My overarching teaching and therapeutic philosophy is to meet the individual where they are. I try to listen to their spoken and unspoken language without handing out a quick fix. I am interested in how individuals, especially tweens and adolescents, connect with themselves as their lives have slowed down, as they have retreated to bedrooms, and in-person interactions and experiences have reverted to screens and the virtual world.
To facilitate a way into the interiority of my clients, I use the modalities of expressive arts therapies, contemplative writing and mindfulness practices. In the sessions I hold with them, they commiserate on how life is for them; grieving the smaller and larger losses and disappointments they have experienced; they freely use the session to rant and complain, and share their fears and anxieties. I then work with them in various creative and expressive modalities, which has enabled them to clarify, settle, discover and deepen a connection to their mind, body and heart.
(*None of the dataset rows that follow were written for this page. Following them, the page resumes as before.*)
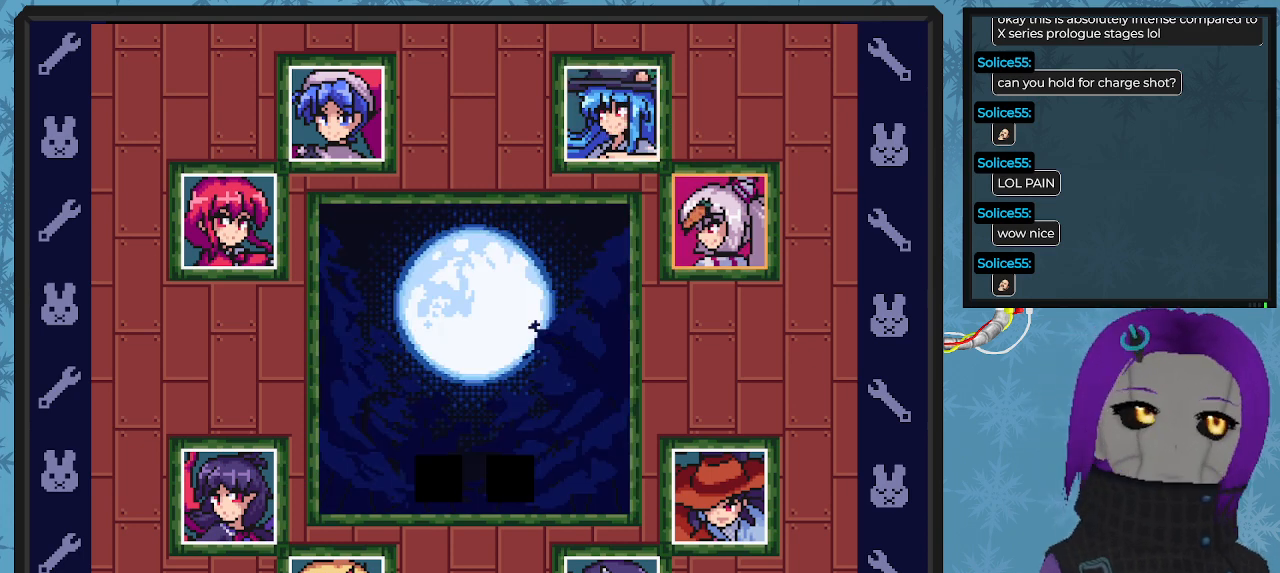
{"buttons": [], "left_stick": "center", "events": []}
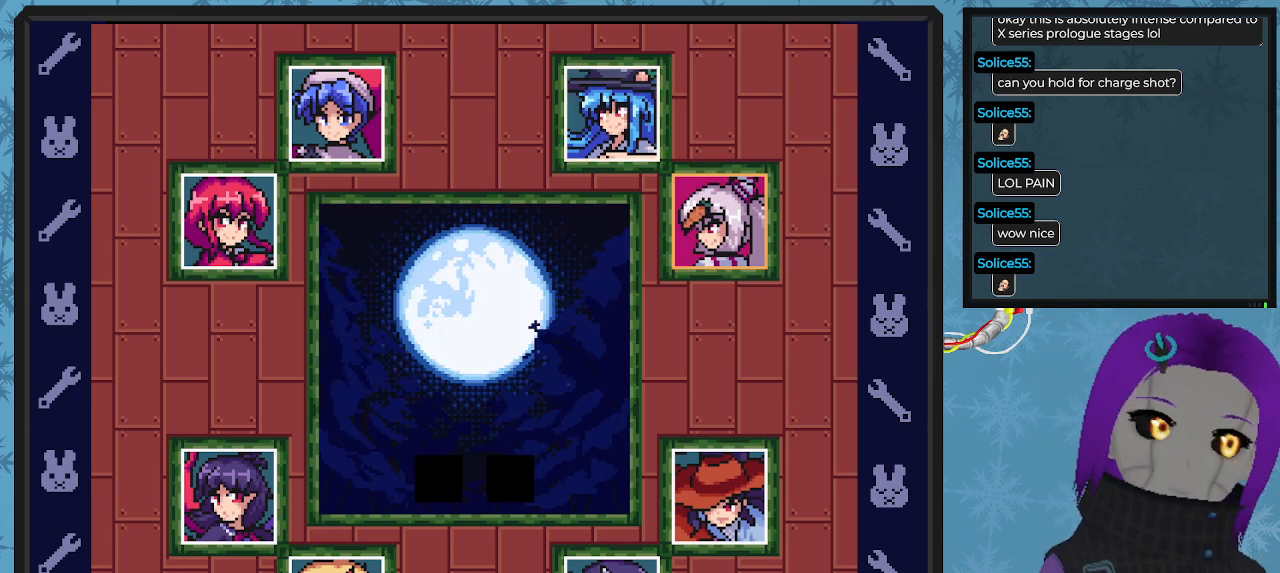
{"buttons": [], "left_stick": "center", "events": []}
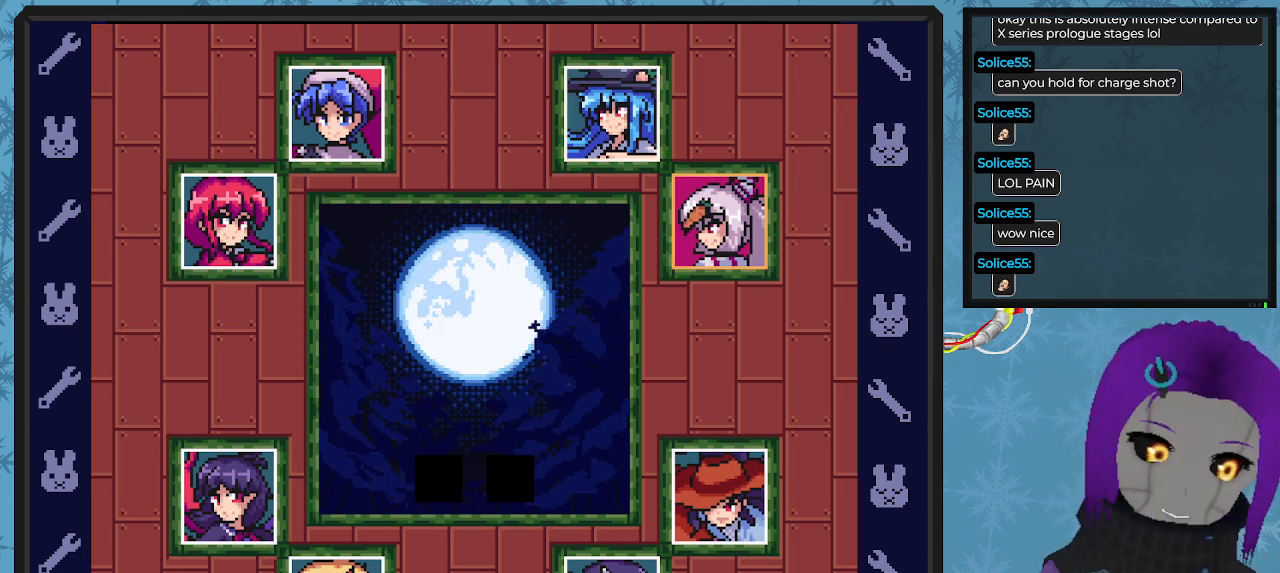
{"buttons": ["DPAD_DOWN"], "left_stick": "center", "events": [[300, "DPAD_DOWN", "down"]]}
Conducting expressive art exercises on secured video has been a poignant and immediate process. Using the shared-screen option, tweens and adolescents have been able to create and present their creations in real time. Expressive art therapies have encouraged self-discovery and enabled youth to access a range of emotions and insights that many of them did not even know they were experiencing. Engaging in exercises such as “what is in my heart?,” “draw a place,” “shape of me” (for which they can attach photos) have lowered stresses and anxieties, assisted in attention span and focus, and created an emotional uplift and emotional awareness. In these stressful, highly anxious times, expressive arts therapies have assisted greatly in calming, centring and linking youth to both their interior selves and the larger landscape of their lives, despite the uneasy and ongoing pandemic landscape.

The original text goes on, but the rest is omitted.